#### [EXERCISE GOAL]
Please write out all of the entries exactly as they appear.

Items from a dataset
BEGIN
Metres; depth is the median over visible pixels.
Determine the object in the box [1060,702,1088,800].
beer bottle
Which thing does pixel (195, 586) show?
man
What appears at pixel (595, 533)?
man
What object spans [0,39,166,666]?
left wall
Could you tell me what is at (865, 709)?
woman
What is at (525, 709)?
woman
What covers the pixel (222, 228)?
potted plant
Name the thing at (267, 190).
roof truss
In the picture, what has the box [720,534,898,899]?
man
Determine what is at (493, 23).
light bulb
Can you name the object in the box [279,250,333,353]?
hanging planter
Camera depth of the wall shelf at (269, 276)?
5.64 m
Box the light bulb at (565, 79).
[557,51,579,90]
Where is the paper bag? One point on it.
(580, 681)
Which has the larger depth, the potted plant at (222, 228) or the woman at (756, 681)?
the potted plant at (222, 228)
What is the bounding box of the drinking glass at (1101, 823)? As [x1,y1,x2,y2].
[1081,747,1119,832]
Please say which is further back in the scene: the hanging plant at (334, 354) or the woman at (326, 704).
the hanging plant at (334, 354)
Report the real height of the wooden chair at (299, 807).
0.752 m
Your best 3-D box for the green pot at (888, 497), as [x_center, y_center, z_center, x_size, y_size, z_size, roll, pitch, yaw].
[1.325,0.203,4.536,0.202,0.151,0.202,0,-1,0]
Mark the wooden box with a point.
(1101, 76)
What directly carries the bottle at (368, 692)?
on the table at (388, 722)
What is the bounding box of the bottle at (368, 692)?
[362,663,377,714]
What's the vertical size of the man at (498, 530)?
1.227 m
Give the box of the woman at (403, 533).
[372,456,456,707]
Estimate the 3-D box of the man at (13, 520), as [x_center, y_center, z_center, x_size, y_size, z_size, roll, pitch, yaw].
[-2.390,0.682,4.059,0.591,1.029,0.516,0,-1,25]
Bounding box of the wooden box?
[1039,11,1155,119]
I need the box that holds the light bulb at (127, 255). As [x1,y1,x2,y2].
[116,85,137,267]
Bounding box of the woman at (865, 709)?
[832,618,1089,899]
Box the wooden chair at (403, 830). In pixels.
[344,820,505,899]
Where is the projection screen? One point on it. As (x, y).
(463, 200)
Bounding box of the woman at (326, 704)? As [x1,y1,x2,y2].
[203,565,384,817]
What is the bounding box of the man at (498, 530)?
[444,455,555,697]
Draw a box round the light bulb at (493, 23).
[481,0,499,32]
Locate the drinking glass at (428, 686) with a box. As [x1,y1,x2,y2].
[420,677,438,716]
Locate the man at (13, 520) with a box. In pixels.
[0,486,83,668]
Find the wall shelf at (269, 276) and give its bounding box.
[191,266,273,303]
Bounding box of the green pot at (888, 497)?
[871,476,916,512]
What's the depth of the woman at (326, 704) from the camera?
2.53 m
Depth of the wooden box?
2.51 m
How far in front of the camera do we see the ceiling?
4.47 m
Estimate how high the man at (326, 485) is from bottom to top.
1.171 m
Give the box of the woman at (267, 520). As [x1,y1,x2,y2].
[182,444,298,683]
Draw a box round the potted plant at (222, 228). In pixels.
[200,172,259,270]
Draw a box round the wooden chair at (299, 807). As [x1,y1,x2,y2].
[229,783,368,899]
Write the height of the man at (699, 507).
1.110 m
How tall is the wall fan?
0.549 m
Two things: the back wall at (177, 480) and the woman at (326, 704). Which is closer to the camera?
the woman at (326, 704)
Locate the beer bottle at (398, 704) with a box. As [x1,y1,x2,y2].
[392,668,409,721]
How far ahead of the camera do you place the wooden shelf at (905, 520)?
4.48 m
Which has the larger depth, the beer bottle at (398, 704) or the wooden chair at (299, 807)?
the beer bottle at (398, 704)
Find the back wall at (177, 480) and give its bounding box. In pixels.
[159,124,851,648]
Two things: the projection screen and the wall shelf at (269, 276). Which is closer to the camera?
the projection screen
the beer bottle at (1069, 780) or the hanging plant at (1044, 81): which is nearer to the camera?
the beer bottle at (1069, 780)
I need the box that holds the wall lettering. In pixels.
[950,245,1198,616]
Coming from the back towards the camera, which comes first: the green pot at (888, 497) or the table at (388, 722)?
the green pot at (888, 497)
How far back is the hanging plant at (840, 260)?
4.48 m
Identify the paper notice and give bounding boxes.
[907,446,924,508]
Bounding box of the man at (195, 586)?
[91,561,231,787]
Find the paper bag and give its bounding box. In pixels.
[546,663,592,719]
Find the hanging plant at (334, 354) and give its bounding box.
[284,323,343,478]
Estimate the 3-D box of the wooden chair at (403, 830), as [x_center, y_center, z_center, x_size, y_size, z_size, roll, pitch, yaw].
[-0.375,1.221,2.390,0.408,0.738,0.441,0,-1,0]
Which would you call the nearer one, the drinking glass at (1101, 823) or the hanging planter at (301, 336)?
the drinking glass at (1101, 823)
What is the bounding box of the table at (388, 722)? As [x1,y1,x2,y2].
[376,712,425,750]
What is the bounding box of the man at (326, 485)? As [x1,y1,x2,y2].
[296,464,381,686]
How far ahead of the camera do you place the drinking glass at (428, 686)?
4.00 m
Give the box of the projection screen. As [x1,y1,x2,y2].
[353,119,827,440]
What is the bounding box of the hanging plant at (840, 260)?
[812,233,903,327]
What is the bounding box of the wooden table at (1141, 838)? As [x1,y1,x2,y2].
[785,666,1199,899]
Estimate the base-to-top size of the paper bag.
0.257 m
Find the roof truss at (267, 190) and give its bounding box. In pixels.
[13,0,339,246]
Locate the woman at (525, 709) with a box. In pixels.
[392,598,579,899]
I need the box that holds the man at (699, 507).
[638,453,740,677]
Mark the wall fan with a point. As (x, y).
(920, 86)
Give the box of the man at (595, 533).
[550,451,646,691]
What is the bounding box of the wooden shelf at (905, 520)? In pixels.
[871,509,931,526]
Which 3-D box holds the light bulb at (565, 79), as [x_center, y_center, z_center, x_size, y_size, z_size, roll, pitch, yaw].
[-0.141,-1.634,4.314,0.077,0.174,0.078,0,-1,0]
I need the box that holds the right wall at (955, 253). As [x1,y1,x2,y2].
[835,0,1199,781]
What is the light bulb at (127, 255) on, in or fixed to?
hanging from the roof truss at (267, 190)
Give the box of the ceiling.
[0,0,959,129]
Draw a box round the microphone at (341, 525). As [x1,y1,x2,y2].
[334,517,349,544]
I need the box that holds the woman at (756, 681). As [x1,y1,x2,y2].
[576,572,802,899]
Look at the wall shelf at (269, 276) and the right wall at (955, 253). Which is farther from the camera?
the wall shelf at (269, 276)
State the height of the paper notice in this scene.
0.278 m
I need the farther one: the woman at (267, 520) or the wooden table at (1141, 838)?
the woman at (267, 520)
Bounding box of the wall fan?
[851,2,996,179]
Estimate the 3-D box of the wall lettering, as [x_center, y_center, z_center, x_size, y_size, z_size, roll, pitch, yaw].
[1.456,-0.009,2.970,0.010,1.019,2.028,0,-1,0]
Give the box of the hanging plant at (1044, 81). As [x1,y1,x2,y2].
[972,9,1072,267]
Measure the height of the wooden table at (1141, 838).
END
#### [YOUR RESPONSE]
Metres; depth is the median over visible pixels.
Determine the object in the box [1060,702,1088,800].
beer bottle
Which thing does pixel (195, 586) show?
man
What appears at pixel (595, 533)?
man
What object spans [0,39,166,666]?
left wall
Could you tell me what is at (865, 709)?
woman
What is at (525, 709)?
woman
What covers the pixel (222, 228)?
potted plant
Name the thing at (267, 190).
roof truss
In the picture, what has the box [720,534,898,899]?
man
Determine what is at (493, 23).
light bulb
Can you name the object in the box [279,250,333,353]?
hanging planter
Camera depth of the wall shelf at (269, 276)?
5.64 m
Box the light bulb at (565, 79).
[557,51,579,90]
Where is the paper bag? One point on it.
(580, 681)
Which has the larger depth, the potted plant at (222, 228) or the woman at (756, 681)?
the potted plant at (222, 228)
What is the bounding box of the drinking glass at (1101, 823)? As [x1,y1,x2,y2].
[1081,747,1119,832]
Please say which is further back in the scene: the hanging plant at (334, 354) or the woman at (326, 704).
the hanging plant at (334, 354)
Report the real height of the wooden chair at (299, 807).
0.752 m
Your best 3-D box for the green pot at (888, 497), as [x_center, y_center, z_center, x_size, y_size, z_size, roll, pitch, yaw].
[1.325,0.203,4.536,0.202,0.151,0.202,0,-1,0]
Mark the wooden box with a point.
(1101, 76)
What directly carries the bottle at (368, 692)?
on the table at (388, 722)
What is the bounding box of the bottle at (368, 692)?
[362,663,377,714]
What's the vertical size of the man at (498, 530)?
1.227 m
Give the box of the woman at (403, 533).
[372,456,456,707]
Estimate the 3-D box of the man at (13, 520), as [x_center, y_center, z_center, x_size, y_size, z_size, roll, pitch, yaw].
[-2.390,0.682,4.059,0.591,1.029,0.516,0,-1,25]
Bounding box of the wooden box?
[1039,11,1155,119]
I need the box that holds the light bulb at (127, 255). As [x1,y1,x2,y2].
[116,85,137,267]
Bounding box of the woman at (865, 709)?
[832,618,1089,899]
Box the wooden chair at (403, 830). In pixels.
[344,820,505,899]
Where is the projection screen? One point on it. As (x, y).
(463, 200)
Bounding box of the woman at (326, 704)? As [x1,y1,x2,y2].
[203,565,384,817]
What is the bounding box of the man at (498, 530)?
[444,455,555,697]
Draw a box round the light bulb at (493, 23).
[481,0,499,32]
Locate the drinking glass at (428, 686) with a box. As [x1,y1,x2,y2].
[420,677,438,716]
Locate the man at (13, 520) with a box. In pixels.
[0,486,83,668]
Find the wall shelf at (269, 276) and give its bounding box.
[191,266,273,303]
Bounding box of the green pot at (888, 497)?
[871,476,916,512]
What's the depth of the woman at (326, 704) from the camera?
2.53 m
Depth of the wooden box?
2.51 m
How far in front of the camera do we see the ceiling?
4.47 m
Estimate how high the man at (326, 485) is from bottom to top.
1.171 m
Give the box of the woman at (267, 520). As [x1,y1,x2,y2].
[182,444,298,683]
Draw a box round the potted plant at (222, 228). In pixels.
[200,172,259,270]
Draw a box round the wooden chair at (299, 807). As [x1,y1,x2,y2].
[229,783,368,899]
Write the height of the man at (699, 507).
1.110 m
How tall is the wall fan?
0.549 m
Two things: the back wall at (177, 480) and the woman at (326, 704). Which is closer to the camera?
the woman at (326, 704)
Locate the beer bottle at (398, 704) with a box. As [x1,y1,x2,y2].
[392,668,409,721]
How far ahead of the camera do you place the wooden shelf at (905, 520)?
4.48 m
Which has the larger depth, the beer bottle at (398, 704) or the wooden chair at (299, 807)?
the beer bottle at (398, 704)
Find the back wall at (177, 480) and give its bounding box. In pixels.
[159,124,851,648]
Two things: the projection screen and the wall shelf at (269, 276). Which is closer to the camera?
the projection screen
the beer bottle at (1069, 780) or the hanging plant at (1044, 81): which is nearer to the camera?
the beer bottle at (1069, 780)
I need the box that holds the wall lettering. In pixels.
[950,245,1198,616]
Coming from the back towards the camera, which comes first: the green pot at (888, 497) or the table at (388, 722)?
the green pot at (888, 497)
How far back is the hanging plant at (840, 260)?
4.48 m
Identify the paper notice and give bounding boxes.
[907,446,924,508]
Bounding box of the man at (195, 586)?
[91,561,231,787]
Find the paper bag and give its bounding box. In pixels.
[546,663,592,719]
Find the hanging plant at (334, 354) and give its bounding box.
[284,323,343,478]
Estimate the 3-D box of the wooden chair at (403, 830), as [x_center, y_center, z_center, x_size, y_size, z_size, roll, pitch, yaw].
[-0.375,1.221,2.390,0.408,0.738,0.441,0,-1,0]
Which would you call the nearer one, the drinking glass at (1101, 823) or the hanging planter at (301, 336)?
the drinking glass at (1101, 823)
What is the bounding box of the table at (388, 722)? As [x1,y1,x2,y2].
[376,712,425,750]
What is the bounding box of the man at (326, 485)? As [x1,y1,x2,y2].
[296,464,381,686]
How far ahead of the camera do you place the drinking glass at (428, 686)?
4.00 m
Give the box of the projection screen. As [x1,y1,x2,y2].
[353,119,827,440]
What is the bounding box of the hanging plant at (840, 260)?
[812,233,903,327]
What is the bounding box of the wooden table at (1141, 838)? As [x1,y1,x2,y2].
[785,666,1199,899]
Estimate the base-to-top size of the paper bag.
0.257 m
Find the roof truss at (267, 190) and give its bounding box. In pixels.
[13,0,339,246]
Locate the woman at (525, 709) with a box. In pixels.
[392,598,579,899]
I need the box that holds the man at (699, 507).
[638,453,740,677]
Mark the wall fan with a point. As (x, y).
(920, 86)
Give the box of the man at (595, 533).
[550,451,646,691]
What is the bounding box of the wooden shelf at (905, 520)? In pixels.
[871,509,931,526]
Which 3-D box holds the light bulb at (565, 79), as [x_center, y_center, z_center, x_size, y_size, z_size, roll, pitch, yaw].
[-0.141,-1.634,4.314,0.077,0.174,0.078,0,-1,0]
I need the box that holds the right wall at (955, 253). As [x1,y1,x2,y2].
[835,0,1199,781]
What is the light bulb at (127, 255) on, in or fixed to?
hanging from the roof truss at (267, 190)
Give the box of the ceiling.
[0,0,959,129]
Draw a box round the microphone at (341, 525). As [x1,y1,x2,y2].
[334,517,349,544]
I need the box that holds the woman at (756, 681). As [x1,y1,x2,y2].
[576,572,802,899]
Look at the wall shelf at (269, 276) and the right wall at (955, 253). Which is farther from the camera?
the wall shelf at (269, 276)
State the height of the paper notice in this scene.
0.278 m
I need the farther one: the woman at (267, 520) or the wooden table at (1141, 838)?
the woman at (267, 520)
Bounding box of the wall fan?
[851,2,996,179]
Estimate the 3-D box of the wall lettering, as [x_center, y_center, z_center, x_size, y_size, z_size, roll, pitch, yaw].
[1.456,-0.009,2.970,0.010,1.019,2.028,0,-1,0]
Give the box of the hanging plant at (1044, 81). As [x1,y1,x2,y2].
[972,9,1072,267]
Measure the height of the wooden table at (1141, 838).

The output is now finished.